Data entries

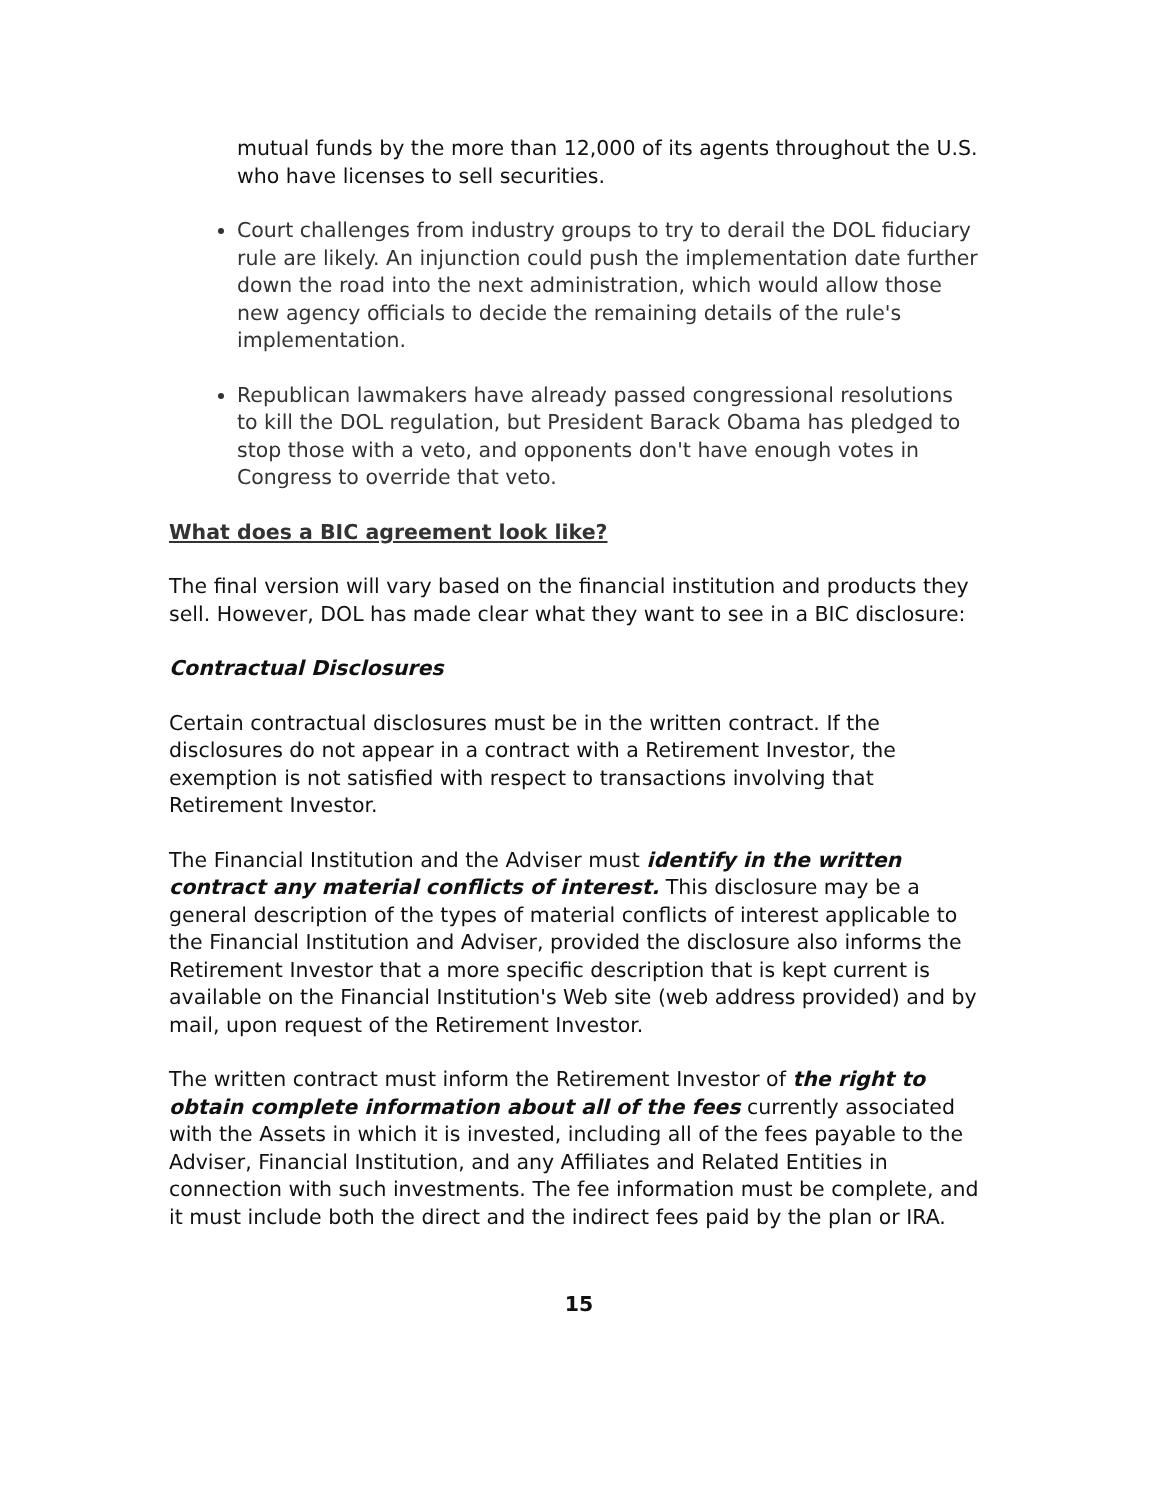mutual funds by the more than 12,000 of its agents throughout the U.S. who have licenses to sell securities.
Court challenges from industry groups to try to derail the DOL fiduciary rule are likely. An injunction could push the implementation date further down the road into the next administration, which would allow those new agency officials to decide the remaining details of the rule's implementation.
Republican lawmakers have already passed congressional resolutions to kill the DOL regulation, but President Barack Obama has pledged to stop those with a veto, and opponents don't have enough votes in Congress to override that veto.
What does a BIC agreement look like?
The final version will vary based on the financial institution and products they sell. However, DOL has made clear what they want to see in a BIC disclosure:
Contractual Disclosures
Certain contractual disclosures must be in the written contract. If the disclosures do not appear in a contract with a Retirement Investor, the exemption is not satisfied with respect to transactions involving that Retirement Investor.
The Financial Institution and the Adviser must identify in the written contract any material conflicts of interest. This disclosure may be a general description of the types of material conflicts of interest applicable to the Financial Institution and Adviser, provided the disclosure also informs the Retirement Investor that a more specific description that is kept current is available on the Financial Institution's Web site (web address provided) and by mail, upon request of the Retirement Investor.
The written contract must inform the Retirement Investor of the right to obtain complete information about all of the fees currently associated with the Assets in which it is invested, including all of the fees payable to the Adviser, Financial Institution, and any Affiliates and Related Entities in connection with such investments. The fee information must be complete, and it must include both the direct and the indirect fees paid by the plan or IRA.
15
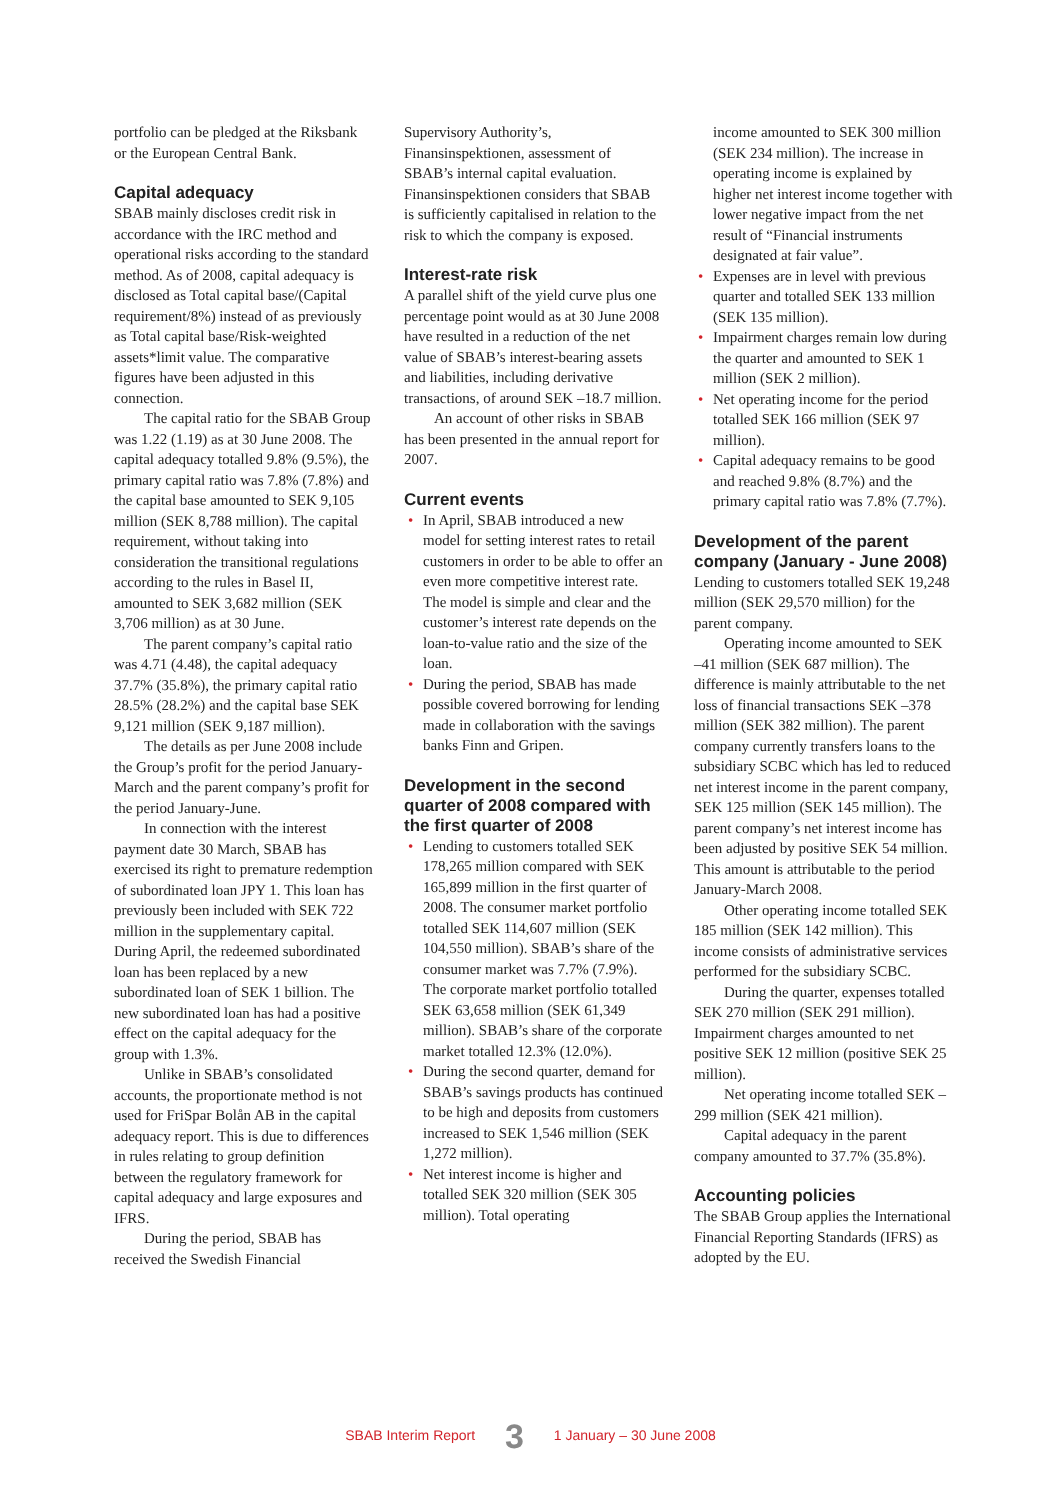portfolio can be pledged at the Riksbank or the European Central Bank.
Capital adequacy
SBAB mainly discloses credit risk in accordance with the IRC method and operational risks according to the standard method. As of 2008, capital adequacy is disclosed as Total capital base/(Capital requirement/8%) instead of as previously as Total capital base/Risk-weighted assets*limit value. The comparative figures have been adjusted in this connection.
The capital ratio for the SBAB Group was 1.22 (1.19) as at 30 June 2008. The capital adequacy totalled 9.8% (9.5%), the primary capital ratio was 7.8% (7.8%) and the capital base amounted to SEK 9,105 million (SEK 8,788 million). The capital requirement, without taking into consideration the transitional regulations according to the rules in Basel II, amounted to SEK 3,682 million (SEK 3,706 million) as at 30 June.
The parent company’s capital ratio was 4.71 (4.48), the capital adequacy 37.7% (35.8%), the primary capital ratio 28.5% (28.2%) and the capital base SEK 9,121 million (SEK 9,187 million).
The details as per June 2008 include the Group’s profit for the period January-March and the parent company’s profit for the period January-June.
In connection with the interest payment date 30 March, SBAB has exercised its right to premature redemption of subordinated loan JPY 1. This loan has previously been included with SEK 722 million in the supplementary capital. During April, the redeemed subordinated loan has been replaced by a new subordinated loan of SEK 1 billion. The new subordinated loan has had a positive effect on the capital adequacy for the group with 1.3%.
Unlike in SBAB’s consolidated accounts, the proportionate method is not used for FriSpar Bolån AB in the capital adequacy report. This is due to differences in rules relating to group definition between the regulatory framework for capital adequacy and large exposures and IFRS.
During the period, SBAB has received the Swedish Financial
Supervisory Authority’s, Finansinspektionen, assessment of SBAB’s internal capital evaluation. Finansinspektionen considers that SBAB is sufficiently capitalised in relation to the risk to which the company is exposed.
Interest-rate risk
A parallel shift of the yield curve plus one percentage point would as at 30 June 2008 have resulted in a reduction of the net value of SBAB’s interest-bearing assets and liabilities, including derivative transactions, of around SEK –18.7 million.
An account of other risks in SBAB has been presented in the annual report for 2007.
Current events
• In April, SBAB introduced a new model for setting interest rates to retail customers in order to be able to offer an even more competitive interest rate. The model is simple and clear and the customer’s interest rate depends on the loan-to-value ratio and the size of the loan.
• During the period, SBAB has made possible covered borrowing for lending made in collaboration with the savings banks Finn and Gripen.
Development in the second quarter of 2008 compared with the first quarter of 2008
• Lending to customers totalled SEK 178,265 million compared with SEK 165,899 million in the first quarter of 2008. The consumer market portfolio totalled SEK 114,607 million (SEK 104,550 million). SBAB’s share of the consumer market was 7.7% (7.9%). The corporate market portfolio totalled SEK 63,658 million (SEK 61,349 million). SBAB’s share of the corporate market totalled 12.3% (12.0%).
• During the second quarter, demand for SBAB’s savings products has continued to be high and deposits from customers increased to SEK 1,546 million (SEK 1,272 million).
• Net interest income is higher and totalled SEK 320 million (SEK 305 million). Total operating
income amounted to SEK 300 million (SEK 234 million). The increase in operating income is explained by higher net interest income together with lower negative impact from the net result of “Financial instruments designated at fair value”.
• Expenses are in level with previous quarter and totalled SEK 133 million (SEK 135 million).
• Impairment charges remain low during the quarter and amounted to SEK 1 million (SEK 2 million).
• Net operating income for the period totalled SEK 166 million (SEK 97 million).
• Capital adequacy remains to be good and reached 9.8% (8.7%) and the primary capital ratio was 7.8% (7.7%).
Development of the parent company (January - June 2008)
Lending to customers totalled SEK 19,248 million (SEK 29,570 million) for the parent company.
Operating income amounted to SEK –41 million (SEK 687 million). The difference is mainly attributable to the net loss of financial transactions SEK –378 million (SEK 382 million). The parent company currently transfers loans to the subsidiary SCBC which has led to reduced net interest income in the parent company, SEK 125 million (SEK 145 million). The parent company’s net interest income has been adjusted by positive SEK 54 million. This amount is attributable to the period January-March 2008.
Other operating income totalled SEK 185 million (SEK 142 million). This income consists of administrative services performed for the subsidiary SCBC.
During the quarter, expenses totalled SEK 270 million (SEK 291 million). Impairment charges amounted to net positive SEK 12 million (positive SEK 25 million).
Net operating income totalled SEK –299 million (SEK 421 million).
Capital adequacy in the parent company amounted to 37.7% (35.8%).
Accounting policies
The SBAB Group applies the International Financial Reporting Standards (IFRS) as adopted by the EU.
SBAB Interim Report 3 1 January – 30 June 2008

WORK TASK: The output consists solely of the lines from the line that contains "million). Total operating" through the final line of the data.

RESPONSE:
• Net interest income is higher and totalled SEK 320 million (SEK 305 million). Total operating
income amounted to SEK 300 million (SEK 234 million). The increase in operating income is explained by higher net interest income together with lower negative impact from the net result of “Financial instruments designated at fair value”.
• Expenses are in level with previous quarter and totalled SEK 133 million (SEK 135 million).
• Impairment charges remain low during the quarter and amounted to SEK 1 million (SEK 2 million).
• Net operating income for the period totalled SEK 166 million (SEK 97 million).
• Capital adequacy remains to be good and reached 9.8% (8.7%) and the primary capital ratio was 7.8% (7.7%).
Development of the parent company (January - June 2008)
Lending to customers totalled SEK 19,248 million (SEK 29,570 million) for the parent company.
Operating income amounted to SEK –41 million (SEK 687 million). The difference is mainly attributable to the net loss of financial transactions SEK –378 million (SEK 382 million). The parent company currently transfers loans to the subsidiary SCBC which has led to reduced net interest income in the parent company, SEK 125 million (SEK 145 million). The parent company’s net interest income has been adjusted by positive SEK 54 million. This amount is attributable to the period January-March 2008.
Other operating income totalled SEK 185 million (SEK 142 million). This income consists of administrative services performed for the subsidiary SCBC.
During the quarter, expenses totalled SEK 270 million (SEK 291 million). Impairment charges amounted to net positive SEK 12 million (positive SEK 25 million).
Net operating income totalled SEK –299 million (SEK 421 million).
Capital adequacy in the parent company amounted to 37.7% (35.8%).
Accounting policies
The SBAB Group applies the International Financial Reporting Standards (IFRS) as adopted by the EU.
SBAB Interim Report 3 1 January – 30 June 2008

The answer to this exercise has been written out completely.